Good luck, but I urge you to do this. You should have plenty of grounds, and you might join the few guys who have actually shut down a spammer.

Re:Push the emails back toward the spammer

[Zocalo]

The beauty of setting the MX records to point at one of the spammer's servers is that it doesn't touch your bandwidth at all. The ISP generating the autoresponse resolves the MX records, gets the spammer's IP and tries to talk directly to that. Your server will stop seeing *any* email for the domain once DNS caches have expired, bounces or legitimate. Of course, if you want to continue accepting the bounces and forward them to the spammer via your MTA with the attendant resource costs, that's potentially more effective. For a start you can send the emails to the spammer's published contact addresses extracted from the spam bounces you are getting, essentially a mailbomb on thier mail box instead of yours.

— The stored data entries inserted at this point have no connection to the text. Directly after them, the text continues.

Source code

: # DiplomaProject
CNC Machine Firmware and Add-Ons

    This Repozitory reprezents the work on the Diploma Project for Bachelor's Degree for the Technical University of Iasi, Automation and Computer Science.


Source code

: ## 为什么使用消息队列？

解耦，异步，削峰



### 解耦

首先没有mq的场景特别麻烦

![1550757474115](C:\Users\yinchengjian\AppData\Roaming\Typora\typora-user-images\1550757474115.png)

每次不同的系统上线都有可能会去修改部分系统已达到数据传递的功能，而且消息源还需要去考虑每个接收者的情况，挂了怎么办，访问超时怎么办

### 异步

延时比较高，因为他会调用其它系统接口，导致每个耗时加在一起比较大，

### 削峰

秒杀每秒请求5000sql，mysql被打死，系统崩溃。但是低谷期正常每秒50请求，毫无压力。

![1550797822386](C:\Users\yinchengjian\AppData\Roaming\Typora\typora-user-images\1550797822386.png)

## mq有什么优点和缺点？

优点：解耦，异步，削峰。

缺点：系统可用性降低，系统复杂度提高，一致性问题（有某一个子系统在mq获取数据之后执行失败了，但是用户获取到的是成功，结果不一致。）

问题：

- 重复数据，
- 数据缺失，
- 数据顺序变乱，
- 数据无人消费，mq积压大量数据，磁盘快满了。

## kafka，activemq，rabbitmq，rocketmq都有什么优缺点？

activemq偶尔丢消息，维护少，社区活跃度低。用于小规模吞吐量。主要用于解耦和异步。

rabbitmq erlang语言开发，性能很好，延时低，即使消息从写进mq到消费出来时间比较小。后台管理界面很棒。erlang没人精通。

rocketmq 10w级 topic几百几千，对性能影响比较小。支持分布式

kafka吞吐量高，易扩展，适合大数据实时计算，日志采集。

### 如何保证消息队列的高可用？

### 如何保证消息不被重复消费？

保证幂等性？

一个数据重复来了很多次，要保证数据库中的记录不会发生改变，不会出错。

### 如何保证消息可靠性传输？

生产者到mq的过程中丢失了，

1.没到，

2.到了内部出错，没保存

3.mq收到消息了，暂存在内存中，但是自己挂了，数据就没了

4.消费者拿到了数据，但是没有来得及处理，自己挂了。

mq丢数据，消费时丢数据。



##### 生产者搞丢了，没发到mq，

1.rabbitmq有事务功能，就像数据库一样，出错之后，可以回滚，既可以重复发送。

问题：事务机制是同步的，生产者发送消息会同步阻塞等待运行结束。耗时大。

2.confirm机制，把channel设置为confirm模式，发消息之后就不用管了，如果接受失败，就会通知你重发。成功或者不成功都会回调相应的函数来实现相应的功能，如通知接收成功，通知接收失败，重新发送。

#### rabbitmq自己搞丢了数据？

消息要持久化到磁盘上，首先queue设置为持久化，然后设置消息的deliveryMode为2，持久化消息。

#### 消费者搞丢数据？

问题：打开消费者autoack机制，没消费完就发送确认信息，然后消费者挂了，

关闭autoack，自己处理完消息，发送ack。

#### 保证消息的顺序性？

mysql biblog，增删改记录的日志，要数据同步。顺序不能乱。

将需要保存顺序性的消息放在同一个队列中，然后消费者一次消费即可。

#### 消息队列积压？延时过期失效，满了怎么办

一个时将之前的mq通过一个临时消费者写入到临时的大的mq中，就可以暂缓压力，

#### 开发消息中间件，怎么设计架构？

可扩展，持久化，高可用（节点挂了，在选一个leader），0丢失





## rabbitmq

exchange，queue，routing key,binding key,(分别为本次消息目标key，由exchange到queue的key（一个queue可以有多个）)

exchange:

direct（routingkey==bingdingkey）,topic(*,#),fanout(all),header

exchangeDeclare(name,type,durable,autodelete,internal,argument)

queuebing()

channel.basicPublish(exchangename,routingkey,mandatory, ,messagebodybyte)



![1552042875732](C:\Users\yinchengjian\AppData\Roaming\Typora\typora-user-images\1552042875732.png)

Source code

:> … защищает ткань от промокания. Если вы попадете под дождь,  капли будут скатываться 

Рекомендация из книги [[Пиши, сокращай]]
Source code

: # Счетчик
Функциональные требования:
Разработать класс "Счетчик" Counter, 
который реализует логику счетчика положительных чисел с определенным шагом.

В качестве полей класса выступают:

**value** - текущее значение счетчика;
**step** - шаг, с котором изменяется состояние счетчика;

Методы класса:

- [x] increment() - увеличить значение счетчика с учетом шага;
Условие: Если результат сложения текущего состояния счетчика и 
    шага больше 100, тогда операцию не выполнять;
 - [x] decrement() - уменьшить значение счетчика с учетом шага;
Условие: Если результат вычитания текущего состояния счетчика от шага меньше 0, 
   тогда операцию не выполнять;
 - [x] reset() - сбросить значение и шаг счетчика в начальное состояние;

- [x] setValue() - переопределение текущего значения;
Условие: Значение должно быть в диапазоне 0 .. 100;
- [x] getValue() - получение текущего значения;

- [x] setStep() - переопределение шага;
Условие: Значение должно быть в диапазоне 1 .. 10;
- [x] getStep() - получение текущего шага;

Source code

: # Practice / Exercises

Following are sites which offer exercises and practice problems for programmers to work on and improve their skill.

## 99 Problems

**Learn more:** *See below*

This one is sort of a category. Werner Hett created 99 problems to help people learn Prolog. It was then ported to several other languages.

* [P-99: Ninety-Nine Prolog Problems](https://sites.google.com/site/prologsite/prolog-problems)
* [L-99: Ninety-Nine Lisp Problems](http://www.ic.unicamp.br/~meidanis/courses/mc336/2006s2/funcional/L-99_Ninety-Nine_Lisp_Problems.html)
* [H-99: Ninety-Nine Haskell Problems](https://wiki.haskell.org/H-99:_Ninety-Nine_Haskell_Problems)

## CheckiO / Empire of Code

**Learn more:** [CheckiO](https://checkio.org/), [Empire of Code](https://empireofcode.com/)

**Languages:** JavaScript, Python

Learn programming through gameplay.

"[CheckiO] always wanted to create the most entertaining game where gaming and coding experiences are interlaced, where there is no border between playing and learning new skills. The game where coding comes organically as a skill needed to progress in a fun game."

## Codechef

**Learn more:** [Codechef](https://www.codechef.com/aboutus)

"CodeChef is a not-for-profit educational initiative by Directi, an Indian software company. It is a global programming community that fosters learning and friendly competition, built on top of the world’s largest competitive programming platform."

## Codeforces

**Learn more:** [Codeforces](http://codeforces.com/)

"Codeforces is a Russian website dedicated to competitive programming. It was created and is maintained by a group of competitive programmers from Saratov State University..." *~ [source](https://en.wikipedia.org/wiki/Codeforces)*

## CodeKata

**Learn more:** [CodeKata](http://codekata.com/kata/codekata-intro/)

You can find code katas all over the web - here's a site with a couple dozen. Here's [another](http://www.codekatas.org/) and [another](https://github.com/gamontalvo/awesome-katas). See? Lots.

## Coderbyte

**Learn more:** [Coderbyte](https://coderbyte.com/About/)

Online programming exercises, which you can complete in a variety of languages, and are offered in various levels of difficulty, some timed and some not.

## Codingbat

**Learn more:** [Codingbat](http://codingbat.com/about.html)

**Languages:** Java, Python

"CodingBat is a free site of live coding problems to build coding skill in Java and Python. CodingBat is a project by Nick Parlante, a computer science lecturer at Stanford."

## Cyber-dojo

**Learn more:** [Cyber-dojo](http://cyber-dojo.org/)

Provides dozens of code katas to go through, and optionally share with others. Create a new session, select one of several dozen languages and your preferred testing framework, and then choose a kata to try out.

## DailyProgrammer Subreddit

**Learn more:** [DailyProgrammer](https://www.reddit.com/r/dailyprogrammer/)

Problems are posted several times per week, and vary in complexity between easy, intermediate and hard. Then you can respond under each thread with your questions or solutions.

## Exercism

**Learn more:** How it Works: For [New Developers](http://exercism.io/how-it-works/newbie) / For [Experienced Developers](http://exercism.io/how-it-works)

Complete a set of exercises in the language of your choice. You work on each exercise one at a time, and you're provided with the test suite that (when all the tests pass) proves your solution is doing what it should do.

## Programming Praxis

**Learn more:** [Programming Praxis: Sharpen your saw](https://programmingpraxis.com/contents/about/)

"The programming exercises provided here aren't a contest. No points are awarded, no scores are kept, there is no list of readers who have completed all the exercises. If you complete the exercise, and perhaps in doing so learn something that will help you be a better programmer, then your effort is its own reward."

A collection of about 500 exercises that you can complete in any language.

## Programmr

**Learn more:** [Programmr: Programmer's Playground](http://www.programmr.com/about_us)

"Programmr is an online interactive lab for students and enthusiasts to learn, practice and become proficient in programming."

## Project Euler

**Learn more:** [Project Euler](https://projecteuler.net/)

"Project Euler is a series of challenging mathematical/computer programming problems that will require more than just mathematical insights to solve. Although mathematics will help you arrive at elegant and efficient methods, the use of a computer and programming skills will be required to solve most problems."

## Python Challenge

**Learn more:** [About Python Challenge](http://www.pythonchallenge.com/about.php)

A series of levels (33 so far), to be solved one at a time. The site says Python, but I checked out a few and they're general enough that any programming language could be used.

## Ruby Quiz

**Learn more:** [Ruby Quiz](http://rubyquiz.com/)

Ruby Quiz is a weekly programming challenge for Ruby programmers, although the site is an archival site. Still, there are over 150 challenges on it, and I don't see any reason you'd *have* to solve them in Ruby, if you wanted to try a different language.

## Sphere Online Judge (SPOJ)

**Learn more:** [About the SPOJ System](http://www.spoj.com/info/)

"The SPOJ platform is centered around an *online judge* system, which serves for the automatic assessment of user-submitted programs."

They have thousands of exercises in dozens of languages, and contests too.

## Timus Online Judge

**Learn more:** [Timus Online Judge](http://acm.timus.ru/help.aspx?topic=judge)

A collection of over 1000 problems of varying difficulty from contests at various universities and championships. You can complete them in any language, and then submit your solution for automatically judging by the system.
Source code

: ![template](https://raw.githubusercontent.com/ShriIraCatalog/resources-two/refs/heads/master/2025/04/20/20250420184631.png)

Setting the MX record has no bearing on whether the email is legit or not though, MX records are purely concerned with delivery, not dispatch. True, someone doing some investigation might notice the IPs matching and jump to the wrong conclusion, so you might want to use something like this in DNS:

@ IN MX 10 send-bounces-back-to-spammer1
@ IN MX 20 send-bounces-back-to-spammer2

send-bounces-back-to-spammer1 IN A <spammer IP 1>
send-bounces-back-to-spammer2 IN A <spammer IP 2>

Which should make it a little clearer what's going on to anyone doing any digging.

Thanks for the replies

[Black+Cardinal]

Thanks to everyone who's posted replies on my topic. I've worked with my hoster to change my default alias to route messages with an invalid address to oblivion. Until this happened I didn't even realize that I had a default alias set up, which shows how dangerous a little ignorance can be. We're now re-enabling my aliases one at a time and watching closely to make sure these valid addresses are not being overrun with this returned spam.

By the way, I should mention that my hosting service, CubeSoft, has been very good through all this. I've been in constant contact with them through e-mail (but not my domain e-mail, hah), and they have been very helpful in suggesting solutions and in trying to work with me rather than just blowing me off as not their problem. After this, I can strongly recommend them as a hosting provider.

Re:Thanks for the replies

[quantum+bit]

My postfix setup goes even farther. Given your example:

220 mail.somewhere ESMTP Postfix
HELO localhost
250 mail.somewhere
MAIL FROM:test@somewhere
501 Bad address syntax

Hint: RFC821 states that address must have angle brackets like <test@somewhere>. Legit MTAs always put these in -- I've only seen bulk mailers and people telnetting omit them.

And to continue the example (with a very dumb mailer that ignores error codes):

RCPT TO:invalid@somewhere
503 Error: need MAIL command
DATA
503 Error: need RCPT command
From: FREE special OFFERS <sdfgo34@hotmail.com>
221 Error: I can break rules, too. Goodbye.
(Connection closed)

With a progressively longer pause before the error codes are returned, to help slow down mass mailings :-P

Disable catch-all

[Blackknight]

Your host should be able to disable the catch-all account for your domain, which will result in any message not sent to a specific account being bounced.

You should also be able to set up filters in your accounts control panel. If your host does not support this, you need a new host.